Alors est-ce que je me raconte trop ici? Est-ce que  j’y mets trop de ma vie? Je ne sais pas. Je suis mes envies. Certains jours je préfère me moquer des Royals, faire des top 10 sur les desserts anglais ou m’énerver sur l’actualité et d’autres fois, j’ai besoin de pleurer mon chat. Mais je ne vous raconte pas tout, loin de là. Mes copines ‘in real Life’ hurlent de rire  à lire les aventure de L’Ado par exemple parce que je n’en mets pas le dixième, et qu’elles ont accès à la version entière. Je raconte des petits riens de notre quotidien, mais pas notre vie complète non plus! Maintenant, si c’est pour mon plaisir personnel d’abord, pourquoi ne pas tenir un journal? Pourquoi poster tout ça? Parce que c’est quand même rare qu’un journal réponde et qu’on se fasse des amies grâce à lui. Alors qu’avec le blog, j’ai fait des rencontres formidables! Bien sûr, n’importe qui peut atterrir ici par hasard en cherchant « comment faire du jello étage », « notre chèvre sort de la bouche » ou encore « acheter beurre cognac pour pudding » (c’est absolument authentique et juste pour cette semaine. Et encore, je vous épargne les recherches Google les plus glauques). Je sais bien qu’en postant mes petites histoires je les mets à la merci de n’importe qui, mais soyons sérieux ça n’est pas si intéressant que ça. On ne peut pas dire que mes billets tombent sous les yeux de grand monde non plus à part justement mes copines, des fidèles qui sont là parce qu’ils en ont envie et qui ont toute ma gratitude ou des lecteurs de passage qui sont très sympathiques aussi d’être venus (Et donc quelques pervers, mais  j’espère bien qu’eux, ils ne font vraiment que passer!). Je poste tout ça parce que j’aime bien discuter avec vous, même si c’est par écran interposé, voilà. 

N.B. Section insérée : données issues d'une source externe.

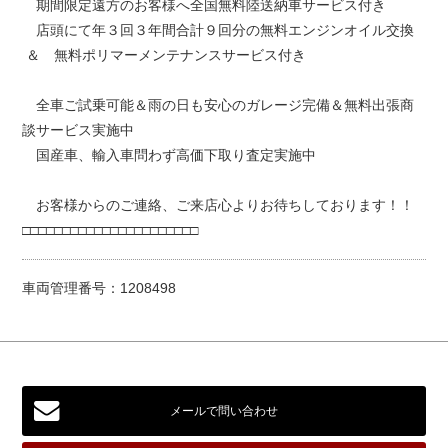
期間限定遠方のお客様へ全国無料陸送納車サービス付き
店頭にて年３回３年間合計９回分の無料エンジンオイル交換
＆ 無料ポリマーメンテナンスサービス付き
全車ご試乗可能＆雨の日も安心のガレージ完備＆無料出張商
談サービス実施中
国産車、輸入車問わず高価下取り査定実施中
お客様からのご連絡、ご来店心よりお待ちしております！！
□□□□□□□□□□□□□□□□□□□□□□
車両管理番号：1208498
メールで問い合わせ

Dimanche, j’ai évacué un peu de peine en mettant des mots dessus. Et je n’ai pas laissé mon petit billet dans les brouillons parce que je voulais prévenir mes copines et m’excuser aussi de ne pas faire d’ABC,  même si je sais bien que personne n’attend après. Bon cela dit, ils font quoi de comique les Royals en ce moment? Parce qu’il va falloir que je raconte des bêtises demain, ça devient vraiment trop psychobabble ici, je ne my reconnais plus!